This article is part of the Turf’s very technical, very smart, and very scientific randomized-control trial pitting us humans against the robots in Daily Fantasy Football. To read the original study protocol, click here.
Week 13 Results
The Turf Team (study lineup, 4-8): Derek Carr, Aaron Jones, Frank Gore, D.K. Metcalf, Jakobi Meyers, Michael Pittman, Jr., Darren Waller, Denzel Mims, Packers DST – 154.84 points
The Computer (control lineup, 8-4): Russell Wilson, Aaron Jones, David Montgomery, Davante Adams, D.K. Metcalf, Breshad Perriman, Anthony Firkser, Darnell Mooney, Patriots DST – 173.62 points
Analysis: Let’s start with the bad news first. The humans lost to the computer again. What else is new? The good news, is that us humans had our best week of this study so far, with a solid 154.84-point showing. The Carr/Waller stack was golden, and who knows how much better we could have done had Frank Gore not gotten hurt on his first carry of the ballgame (earning only 0.2 points for the day). The problem here, is that the computer ALSO had its biggest Sunday showing so far, let by the surprisingly red-hot David Montgomery, and a god-tier DST performance from the Patriots against the Chargers. So while our strong outing has us feeling a little better, we still can’t seem to land any punches on this pesky computer.
Results to Date
|Study Lineups (4-8)||Control Lineups (8-4)|
|Best Single Lineup||154.84||173.62|
|Worst Single Lineup||70.44||114.24|
Week 14 Lineups
Study Lineup and Rationale
The core of this lineup is an Aaron Rodgers/Davante Adams stack going up against a weak Detroit defense. Very high DFS floor here. As far as the rest of the selections here, it’s hard to say it’s more than a gut feeling at this point (since logic usually tends to fail us). We of course do like the Seahawks DST (or anyone’s, really) against the Jets. And it’s easy to picture Derrick Henry having a bounce-back week following a rather pedestrian outing against Cleveland last Sunday.

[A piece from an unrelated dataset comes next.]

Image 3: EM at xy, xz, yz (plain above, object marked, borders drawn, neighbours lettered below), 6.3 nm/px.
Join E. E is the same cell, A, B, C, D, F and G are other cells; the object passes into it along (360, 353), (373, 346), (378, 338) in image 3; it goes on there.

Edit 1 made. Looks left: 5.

QB – Aaron Rodgers ($7,500)
RB – Derrick Henry ($8,700)
RB – David Montgomery ($6,500)
WR – Davante Adams ($9,300)
WR – Collin Johnson ($3,600)
WR – Greg Ward ($3,100)
TE – Logan Thomas ($3,300)
FLEX – Adrian Peterson ($5,000)
DST – Seattle Seahawks DST ($3,000)
A reminder. Our control lineup is created by an online optimizer picked at random. However, due to DraftKings Terms of Service, we have to manually select two players to build around. So, in order to maintain the internal validity of our study, we use the two most expensive players from our lineup to even things out and ensure the ONLY difference between our lineups are players the computer picked on its own.

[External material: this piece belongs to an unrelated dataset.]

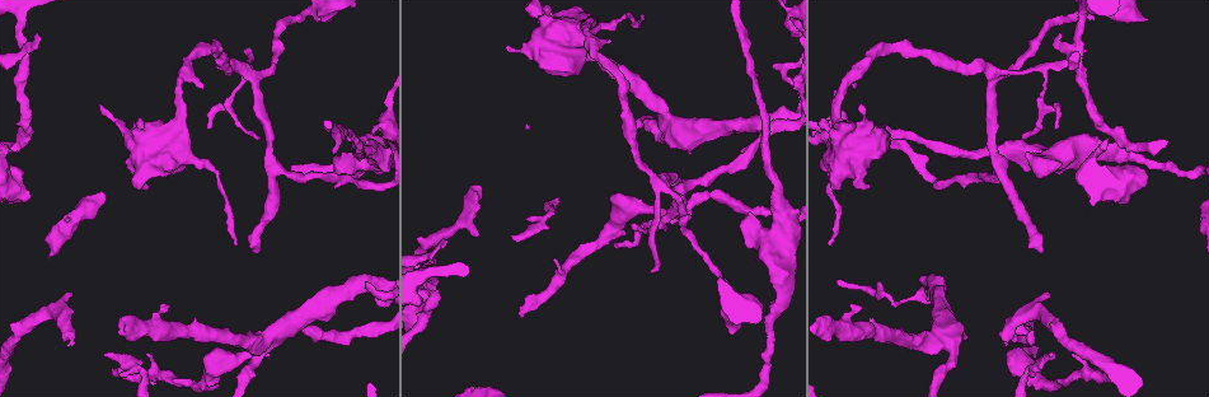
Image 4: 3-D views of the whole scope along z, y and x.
Inspect: em xz step 8 (borders) at (860, 307) of image 4.

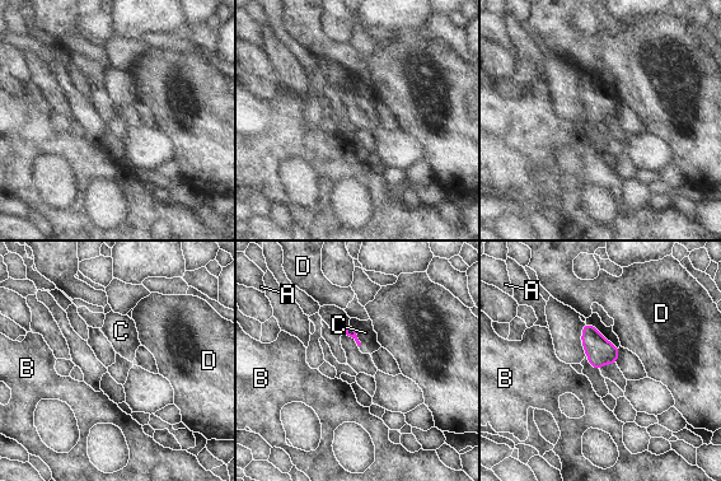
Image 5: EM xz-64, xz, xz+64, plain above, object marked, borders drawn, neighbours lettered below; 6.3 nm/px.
Inspect: em planes (borders) at the same point.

This week, the computer optimized its lineup around Adams and Henry.
QB – Aaron Rodgers ($7,500) – The computer apparently likes the stack just as much as us.
RB – Derrick Henry ($8,700) – Same as us.

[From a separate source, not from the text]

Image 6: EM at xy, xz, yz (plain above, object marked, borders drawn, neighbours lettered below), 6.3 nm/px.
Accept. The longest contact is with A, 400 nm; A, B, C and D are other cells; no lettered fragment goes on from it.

RB – J.D. McKissic ($5,500) – McKissic will either have 13 catches for 70 yards, or 2 catches for 1 yard. Please be the latter.
WR – Davante Adams ($9,300) – Same as us.
WR – D.K. Metcalf ($8,400) – This is like the third week in a row the computer has gone with Metcalf. The humans’ best hope is that the game with the Jets gets out of hand quickly, and does not require the Seahawks to keep chucking the ball downfield all afternoon.
WR – K.J. Hamler ($3,000) – We have DEFINITELY commented previously on the computer’s obsession with receivers who go by initials as their first names.
TE – Cole Kmet ($2,900)– The computer once again goes super cheap at TE. Honestly, this position is basically a DFS black hole for the most part, so anything at all that Kmet can give the computer on Sunday is a bonus at his price tag.
FLEX – Jordan Akins ($2,900) – See above.
DST – Dallas Cowboys DST ($2,400) – Who is playing QB for the Bengals, again?
This is normally where we try to build suspense by saying something like “What will happen this week?” But there’s only one question left to ask by now: “How many points will the humans lose by?”
It’s Week 14. Let’s find out.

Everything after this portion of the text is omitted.